# Singing Video of my Tiel. Male?



## Sachem (May 6, 2016)

I've been going back and forth on weather our whitefaced cinnamon pied tiel is a male or female. I thought female, but then the last two days, he's started singing so cute. He's only 6 months old so it's not a particular tune, and he gets camera shy, so I have to sneak up to get a video.
Does this sound like typical young male singing? Thanks in advance!


----------



## aluz (Jul 24, 2011)

I didn't know you had recently gotten a second cockatiel!
Sadly I can't help you out with gender, but he/she has a lovely voice. 

You will probably get more help if you join Talk Cockatiels: Talk Cockatiels Forums


----------



## Sachem (May 6, 2016)

Thank you Aluz! This is one my husband bought for "his own" bird. I think he was jealous of the relationship I have with my birds hehehe!!! I've been squeezing in time to train him. He's wonderful.
I should note, we are saving up for a cage for him. This one is NOT a good size for a tiel


----------



## Sachem (May 6, 2016)

Aluz, forgot to mention but pretty much since I joined the forum I've been trying to register with TC, but for some odd reason, when I put my user name in it puts a huge link in it and it tells me my name is too long.

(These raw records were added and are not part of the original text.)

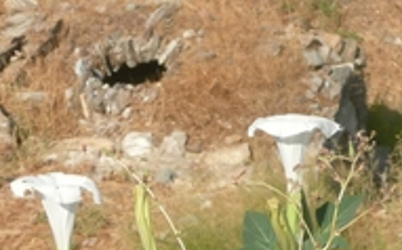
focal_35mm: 267
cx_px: 286
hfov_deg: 7.9
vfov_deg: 4.9
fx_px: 2923
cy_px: 258
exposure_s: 1/500
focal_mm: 11
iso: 100
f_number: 4.5
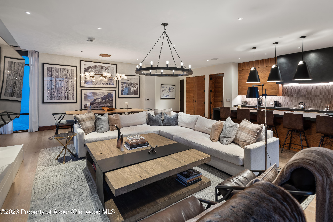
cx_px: 166
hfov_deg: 93.3
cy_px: 111
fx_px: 157
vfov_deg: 70.5
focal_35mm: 17
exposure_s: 1/1.25
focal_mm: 17
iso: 640
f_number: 7.1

Every time.


----------



## petites (Jun 2, 2016)

Your 'tiel is very tuneful which does suggest male  ....BUT...I had a boy who sang beautifully...then 'he' laid an egg hmy:


----------



## Sachem (May 6, 2016)

petites said:


> Your 'tiel is very tuneful which does suggest male  ....BUT...I had a boy who sang beautifully...then 'he' laid an egg hmy:


What a surprise!!  My aunt had a boy for many years who laid an egg hahaha. Her name was "Pete" 
I just love this one to bits. We are developing a wonderful bond. I'm learning what kind of music he likes amd dislikes.. I also started playing music for my budgies.


----------



## Jedikeet (Feb 3, 2014)

From the rhythmic way your tiel sings, I'd say he's very likely to be a boy...and yes, you definitely need to get _him_ a much bigger cage.


----------



## petites (Jun 2, 2016)

They do seem to appreciate music. My indoor birdie is a Lineolated Parakeet and if I leave the house for any length of time I have to leave heavy metal/rock music on for her :music: I have tried her on classical, pan pipes, pop.....Nope she loves her Led Zep and Scorpions and is currently dipping her toe into Muse.....:speechless-smiley-0


----------



## Sachem (May 6, 2016)

Nick, I thought so too. We've been whistling tunes and he's already picking them up. Unfortunately my poor boy is going to be out of tune...My first tiel was also. It must be my birds, because I have a wonderful singing voice. (I'm lying!)

This boy loves Metallica's One. I havent listened to much heavy metal since I was a teenager but he got soooo excited when I was trying to see what he enjoys lol!!


----------